O tratamento inicial é feito com medicamentos antiepiléticos, tipo de terapia que consegue controlar as crises de cerca de 70% dos pacientes. Os outros 30% precisam lançar mão de outros tipos de tratamento, como explica o neurocirurgião Luiz Daniel Cetl, membro do Departamento de Neurocirurgia da Universidade Federal de São Paulo (Unifesp) e especialista no tratamento da doença:

— Nos pacientes cuja medicação não é efetiva no controle das crises, é possível fazer cirurgias, que podem abordar o ponto de descarga elétrica identificado pelo eletroencefalograma (procedimento ressectivo) ou desconectar os hemisférios do cérebro para que as crises não ocorram (procedimento desconectivo). Há também a opção de neuromodulação, na qual são utilizados dispositivos para estimulação do cérebro. Funciona como um tipo de marcapasso.
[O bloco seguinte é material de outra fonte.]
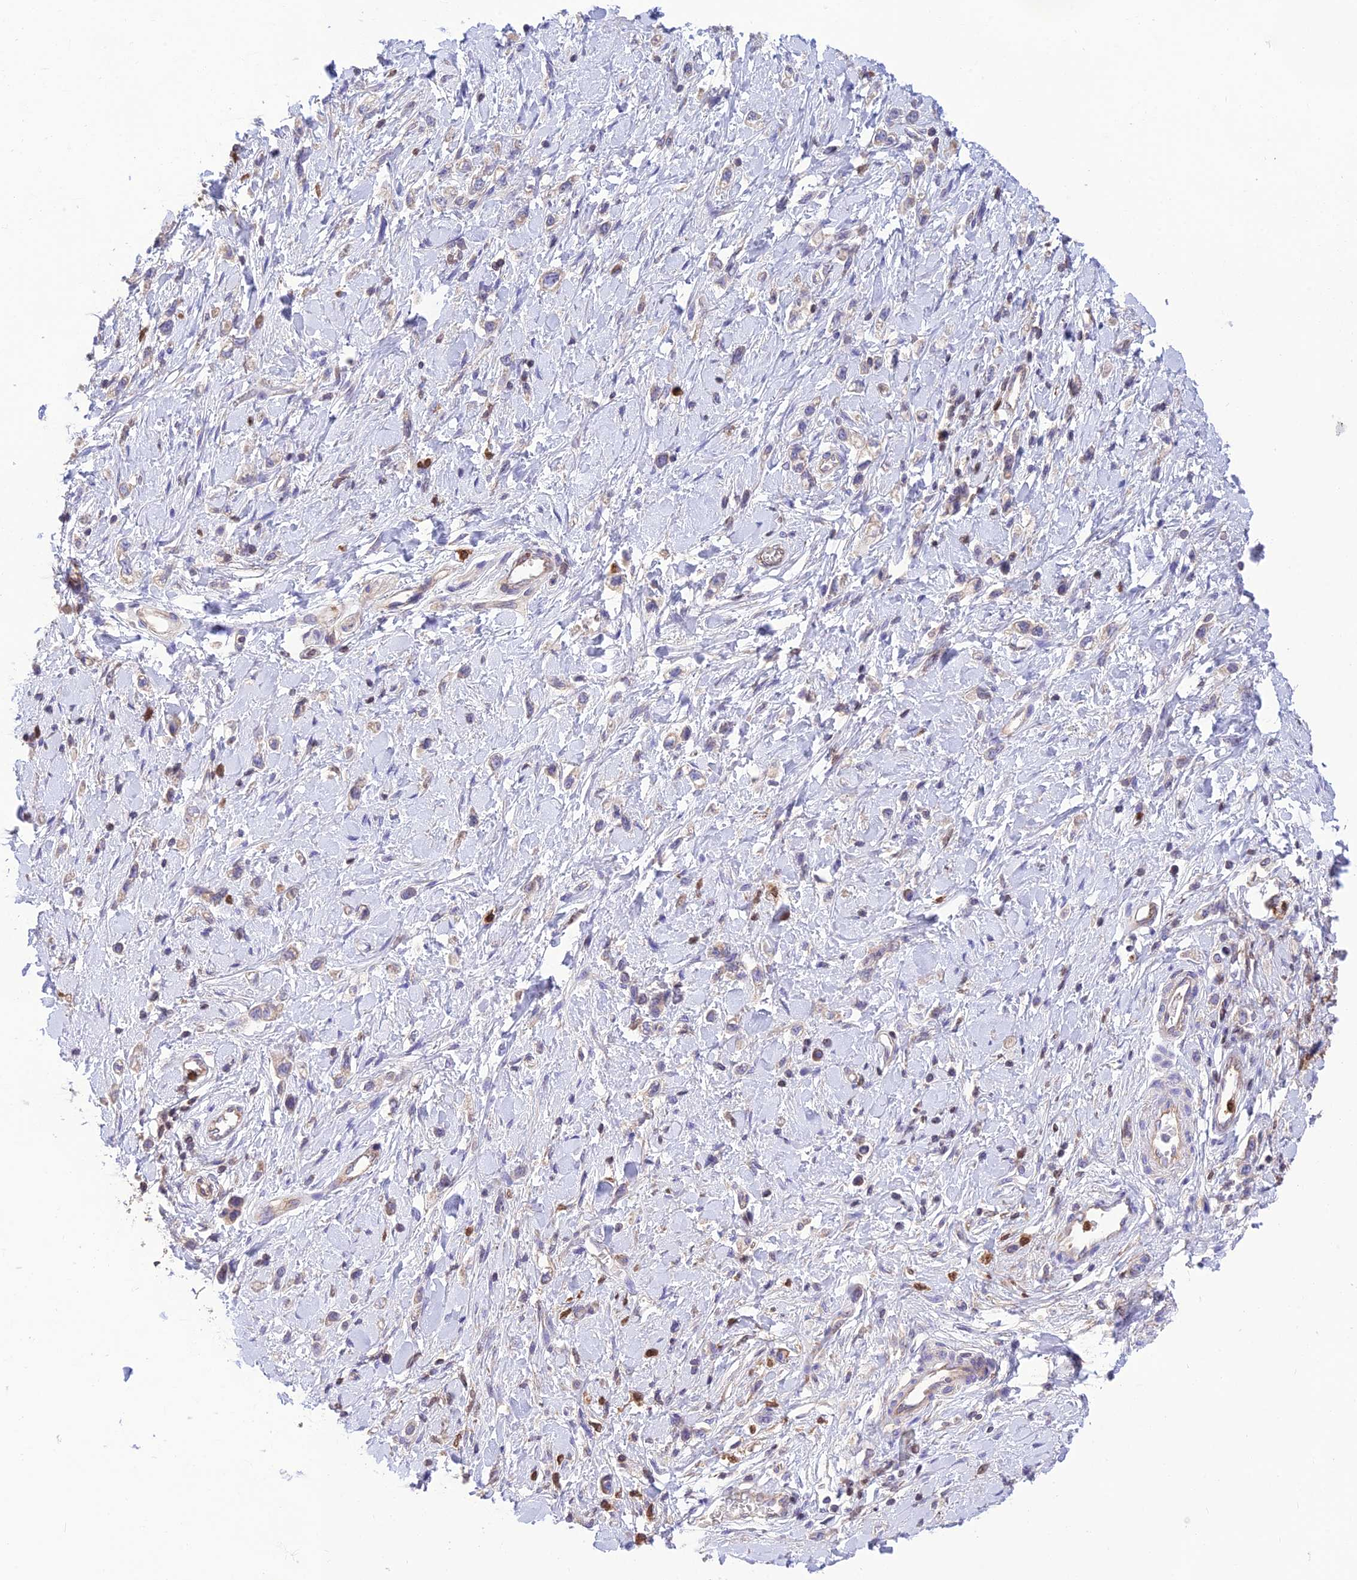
{"staining": {"intensity": "negative", "quantity": "none", "location": "none"}, "tissue": "stomach cancer", "cell_type": "Tumor cells", "image_type": "cancer", "snomed": [{"axis": "morphology", "description": "Adenocarcinoma, NOS"}, {"axis": "topography", "description": "Stomach"}], "caption": "DAB (3,3'-diaminobenzidine) immunohistochemical staining of human stomach cancer displays no significant positivity in tumor cells.", "gene": "PKHD1L1", "patient": {"sex": "female", "age": 65}}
Preconceito afeta pacientes

No passado, crises de epilepsia eram vistas por leigos como um tipo de “manifestação demoníaca”. Até hoje, muitas pessoas ainda não entendem que esta condição tem a ver com descargas elétricas cerebrais, o que causa um grande estigma nos pacientes epiléticos, causando solidão e isolamento.

— Embora nos dias atuais os estudos em torno da epilepsia e de seus tratamentos se mostrem bastante avançados no meio médico, o conhecimento a respeito de suas manifestações ainda permanece aquém do esperado na população leiga, onde a divulgação tem papel importante para descontruir mitos — diz Luiz Daniel.

É mito, por exemplo, que a epilepsia seja uma doença contagiosa ou que pacientes com a condição tenham dificuldades mentais.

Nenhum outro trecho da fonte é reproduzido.